Während Gibis und seine Kollegen diskutieren – ausnahmsweise auch zusammen mit Innenminister Joachim Hermann, erwacht das Maximilianeum zum Leben: Große Putzwagen werden durch die edle Eingangshalle geschoben, auf einem Stehtisch hinter einer Säule warten vom Vortag noch leere Weingläser und Reste eines Fruchtsalats. Ein lebensgroßer Jesus an einem Kruzifix und Büsten von antiken Prominenten können beobachten, wie kistenweise kleine Orchideen auf Sackkarren vor den Eingang des Plenarsaals geschoben werden: Ein Verband will unter den Politikern Werbung für Landesgartenschauen machen.
Auffällig: Die Leute im Maximilianeum sind wohlerzogen, es wird fleißig gegrüßt, Hände werden geschüttelt. „Guten Morgen“ aus dem Bayerischen Landtag.
10 Uhr, CSU-Fraktionssitzung
Zwei schwarze Limousinen mit ausgeschaltetem Blaulicht stehen im Hof. „Der Chef ist da“, sagt Gibis, der seine Zigarette ausdrückt. Ministerpräsident Horst Seehofer, seine Sicherheitskräfte und Journalisten versperren den Zugang zum Aufzug. „Dann nehmen wir lieber die Treppe, auch wenn’s vier Stockwerke sind.“ Auf dem Weg nach oben erzählt Gibis von den ersten Monaten im Amt: „Das war schon hart als Neuling. Man muss sich ja um alles selber rant’n. Aber grad unter den Niederbayern hilft man sich.“ Bald will er in seinem Büro in Freyung eine Person für Organisatorisches einstellen, damit sich sein wissenschaftlicher Mitarbeiter auf die inhaltlichen Aufgaben konzentrieren kann.

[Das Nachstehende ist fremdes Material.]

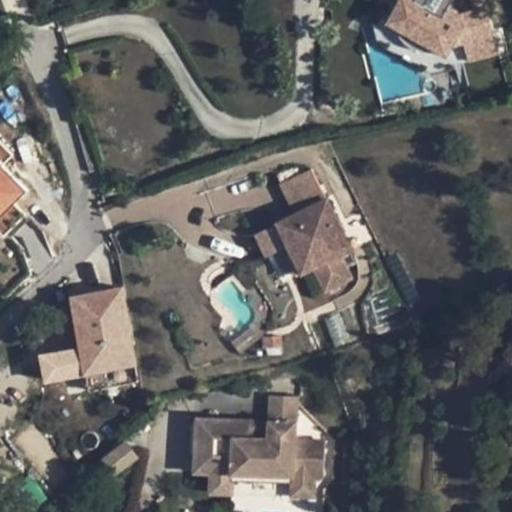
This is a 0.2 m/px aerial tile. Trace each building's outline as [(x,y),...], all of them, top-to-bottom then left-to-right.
[(389,0),(396,21),(455,52),(466,49),(471,66),(502,57),(484,0),(389,0)] [(449,62),(455,52),(396,21),(391,30),(449,62)] [(0,237),(2,240),(25,221),(13,207),(26,197),(3,168),(12,160),(0,145),(0,237)] [(298,215),(329,201),(315,172),(285,186),(298,215)] [(346,239),(329,201),(298,215),(274,227),(284,249),(290,246),(303,274),(315,269),(326,293),(352,281),(341,257),(335,244),(346,239)] [(270,255),(284,249),(274,227),(260,233),(270,255)] [(352,252),(346,239),(335,244),(341,257),(352,252)] [(303,274),(290,246),(284,249),(297,277),(303,274)] [(120,291),(71,301),(87,377),(136,366),(120,291)] [(136,366),(87,377),(91,394),(140,383),(136,366)] [(270,398),(269,423),(295,424),(296,399),(270,398)] [(194,474),(211,475),(314,479),(323,479),(324,443),(294,442),(295,424),(269,423),(268,441),(249,440),(250,423),(196,421),(194,474)] [(268,441),(269,423),(250,423),(249,440),(268,441)] [(127,444),(105,461),(117,476),(139,459),(127,444)] [(314,479),(211,475),(210,495),(232,496),(232,483),(291,485),(291,498),(313,499),(314,479)]
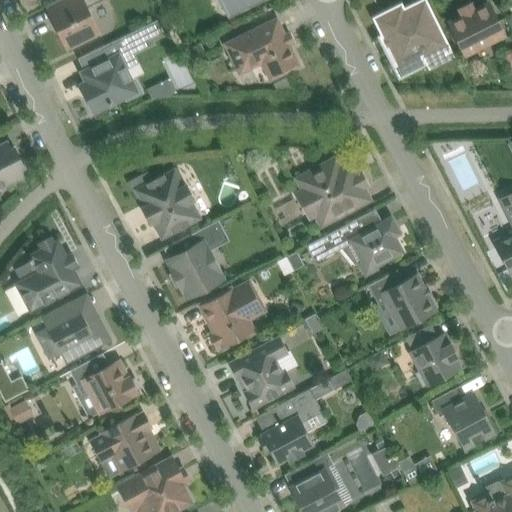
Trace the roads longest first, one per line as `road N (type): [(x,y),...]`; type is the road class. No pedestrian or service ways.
road 1 (residential): [(248,511),(0,19)]
road 2 (residential): [(499,324),(324,0)]
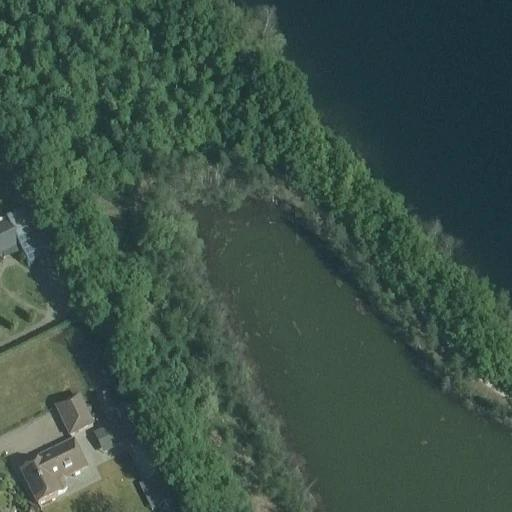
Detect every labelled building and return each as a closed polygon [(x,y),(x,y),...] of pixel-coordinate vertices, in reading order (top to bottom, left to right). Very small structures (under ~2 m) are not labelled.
[(0,254),(18,245),(29,267),(53,255),(30,208),(0,224),(0,254)] [(117,409),(109,393),(95,399),(103,416),(117,409)] [(93,424),(79,396),(54,408),(68,437),(93,424)] [(102,454),(130,441),(120,420),(92,433),(102,454)] [(86,469),(73,442),(37,460),(39,464),(20,473),(37,507),(62,494),(66,491),(67,488),(63,480),(86,469)] [(156,477),(147,482),(159,507),(169,503),(156,477)]
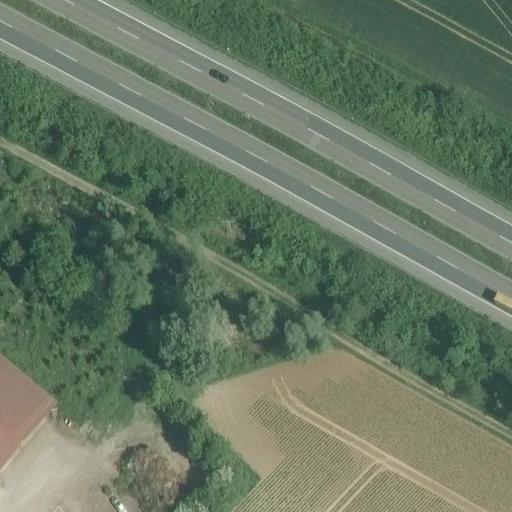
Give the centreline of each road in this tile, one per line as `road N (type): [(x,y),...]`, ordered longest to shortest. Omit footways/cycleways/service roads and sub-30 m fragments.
road 1 (motorway): [(0,39),(511,323)]
road 2 (motorway): [(511,236),(71,0)]
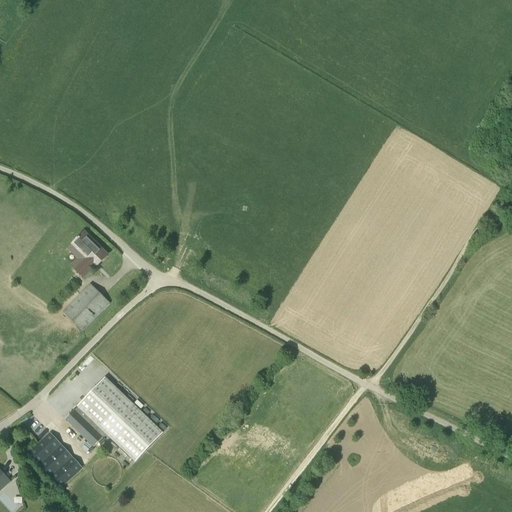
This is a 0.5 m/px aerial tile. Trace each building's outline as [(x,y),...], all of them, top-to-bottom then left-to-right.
[(84,232),(71,246),(84,259),(74,270),(83,279),(94,268),(94,269),(107,255),(84,232)] [(80,295),(62,312),(82,332),(109,304),(103,297),(90,285),(80,295)] [(78,408),(66,420),(94,448),(108,434),(135,462),(162,433),(106,379),(78,408)] [(50,434),(28,453),(60,489),(82,469),(50,434)] [(0,493),(11,484),(0,471),(0,493)]
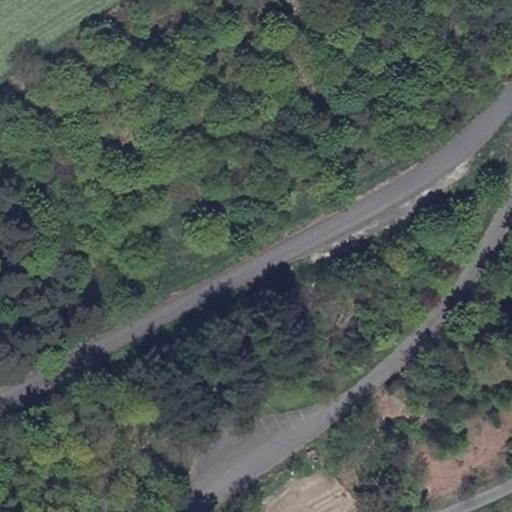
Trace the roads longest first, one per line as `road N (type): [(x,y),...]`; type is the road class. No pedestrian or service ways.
road 1 (unclassified): [(511,101),(418,185),(0,404)]
road 2 (residential): [(511,199),(451,303),(316,435),(195,511)]
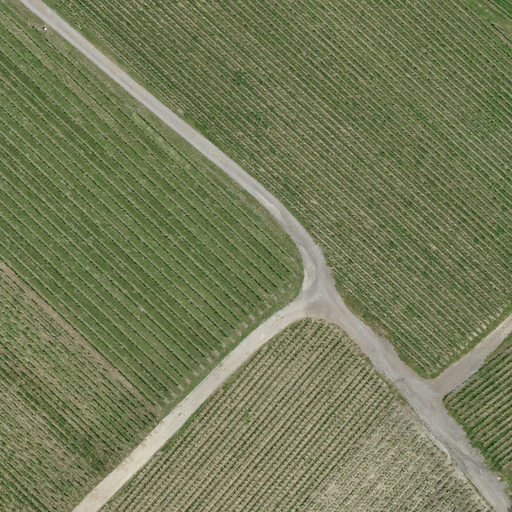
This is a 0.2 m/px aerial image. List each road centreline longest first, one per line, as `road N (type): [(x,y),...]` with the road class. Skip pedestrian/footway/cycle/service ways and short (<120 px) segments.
road 1 (track): [(86,511),(242,353),(316,302),(374,350),(508,511)]
road 2 (track): [(26,0),(278,212),(316,273),(316,302)]
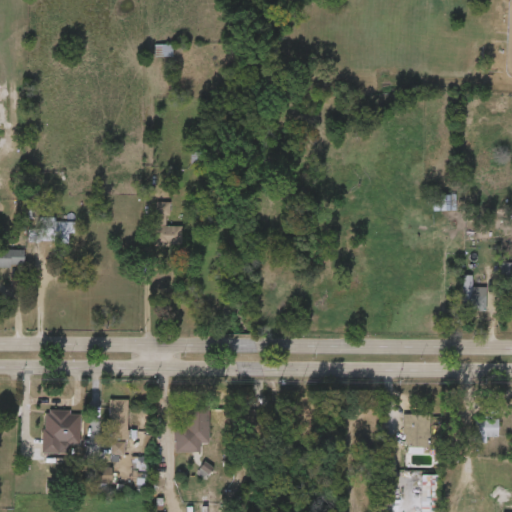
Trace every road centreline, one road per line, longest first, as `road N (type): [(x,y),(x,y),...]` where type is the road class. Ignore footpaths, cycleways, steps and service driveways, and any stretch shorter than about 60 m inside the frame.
road 1 (secondary): [(511,351),(0,346)]
road 2 (secondary): [(0,369),(511,373)]
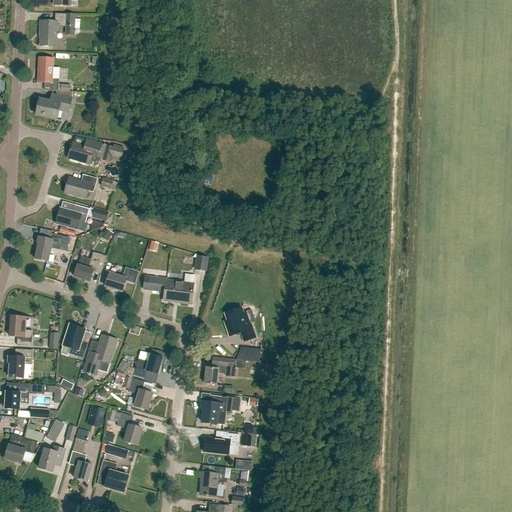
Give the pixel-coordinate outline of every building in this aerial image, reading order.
[(74,28),(75,15),(55,14),(55,22),(40,21),(40,32),(41,33),(40,46),(56,47),(57,27),(65,27),(65,36),(74,36),(74,28)] [(58,91),(59,80),(52,79),(53,59),(39,58),(38,83),(45,83),(44,91),(58,91)] [(69,113),(72,99),(51,95),(50,102),(39,99),(36,115),(57,120),(59,111),(69,113)] [(104,145),(102,145),(87,140),(85,147),(73,144),(68,159),(97,167),(101,165),(103,158),(110,160),(110,159),(120,162),(124,148),(114,145),(113,148),(105,146),(105,145),(104,144),(104,145)] [(94,193),(97,179),(83,175),(81,182),(69,178),(65,193),(94,202),(97,194),(94,193)] [(111,189),(113,181),(103,178),(100,186),(111,189)] [(85,223),(89,209),(74,205),(72,212),(60,209),(56,224),(86,232),(88,224),(85,223)] [(106,221),(108,213),(95,209),(92,218),(106,221)] [(100,222),(91,225),(92,231),(103,226),(104,223),(100,222)] [(106,228),(101,236),(108,241),(113,233),(106,228)] [(66,251),(69,238),(63,237),(51,234),(50,240),(39,237),(37,243),(38,243),(35,259),(48,262),(51,247),(66,251)] [(151,241),(149,250),(156,252),(158,243),(151,241)] [(111,246),(107,255),(117,259),(121,249),(111,246)] [(101,274),(106,257),(93,252),(91,259),(81,256),(78,265),(74,277),(90,282),(93,271),(101,274)] [(206,272),(208,258),(196,256),(194,270),(206,272)] [(135,284),(139,272),(126,268),(123,277),(109,273),(105,287),(122,292),(126,281),(135,284)] [(192,293),(193,285),(167,281),(167,279),(145,277),(144,290),(165,292),(164,301),(175,303),(175,300),(190,301),(191,293),(192,293)] [(247,326),(241,308),(225,313),(232,336),(241,333),(244,342),(256,338),(251,325),(247,326)] [(33,318),(11,317),(10,336),(17,337),(17,345),(31,346),(32,330),(25,330),(26,318),(33,318)] [(82,359),(87,344),(81,341),(84,330),(70,325),(60,353),(68,356),(68,354),(82,359)] [(57,350),(58,334),(50,333),(49,349),(57,350)] [(96,376),(98,370),(107,372),(110,364),(117,341),(102,336),(96,354),(89,352),(85,365),(83,372),(96,376)] [(243,367),(245,359),(259,362),(262,350),(240,345),(236,365),(243,367)] [(31,365),(32,350),(15,349),(15,357),(8,357),(8,363),(9,363),(9,377),(23,378),(24,364),(31,365)] [(144,379),(146,371),(158,374),(163,358),(145,354),(143,361),(138,360),(133,376),(144,379)] [(234,377),(236,360),(213,358),(212,365),(212,368),(206,368),(205,384),(216,385),(217,373),(226,374),(226,376),(234,377)] [(148,411),(152,394),(142,391),(144,383),(126,377),(123,388),(129,389),(128,392),(138,395),(135,407),(148,411)] [(5,409),(19,410),(20,397),(29,398),(29,394),(44,395),(45,385),(19,384),(18,392),(6,392),(5,409)] [(48,386),(47,392),(55,393),(55,395),(61,395),(62,390),(56,387),(48,386)] [(231,413),(231,410),(240,411),(241,400),(233,399),(210,396),(209,404),(202,403),(202,409),(203,409),(202,423),(223,426),(225,412),(231,413)] [(92,406),(89,418),(102,421),(105,410),(92,406)] [(49,410),(31,409),(30,417),(48,418),(49,410)] [(109,410),(106,421),(112,423),(116,412),(109,410)] [(138,446),(142,429),(131,426),(133,417),(120,414),(117,427),(127,430),(124,442),(138,446)] [(56,420),(47,438),(54,442),(64,424),(56,420)] [(72,442),(77,428),(69,425),(65,440),(72,442)] [(22,460),(30,463),(35,455),(33,454),(37,442),(41,443),(44,434),(27,429),(24,438),(21,448),(9,445),(5,459),(22,463),(22,460)] [(237,456),(239,436),(228,434),(227,440),(205,438),(204,452),(237,456)] [(77,435),(75,443),(69,463),(77,466),(74,479),(87,482),(92,466),(84,464),(86,456),(82,455),(85,446),(87,437),(77,435)] [(250,447),(251,436),(242,435),(241,446),(250,447)] [(107,445),(104,453),(126,459),(128,451),(107,445)] [(60,465),(65,450),(54,447),(53,452),(44,449),(38,468),(52,472),(55,464),(60,465)] [(237,460),(236,469),(244,470),(252,471),(253,462),(245,461),(237,460)] [(124,493),(128,477),(115,473),(117,465),(103,461),(99,477),(107,479),(104,487),(124,493)] [(224,484),(226,468),(210,467),(210,474),(201,473),(200,482),(201,482),(200,495),(216,497),(217,483),(224,484)] [(243,506),(244,498),(232,497),(231,505),(243,506)]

Oben angekommen, bleibt Gibis neben einem Pult an der Tür stehen. „Als erstes muss ich mich noch in die Anwesenheitsliste eintragen“, sagt er, zückt einen Stift und sucht seinen Namen. Wer unentschuldigt fernbleibt, muss Strafe zahlen: 100 Euro bei einer Plenarsitzung, das Schwänzen einer Fraktionssitzung ist günstiger.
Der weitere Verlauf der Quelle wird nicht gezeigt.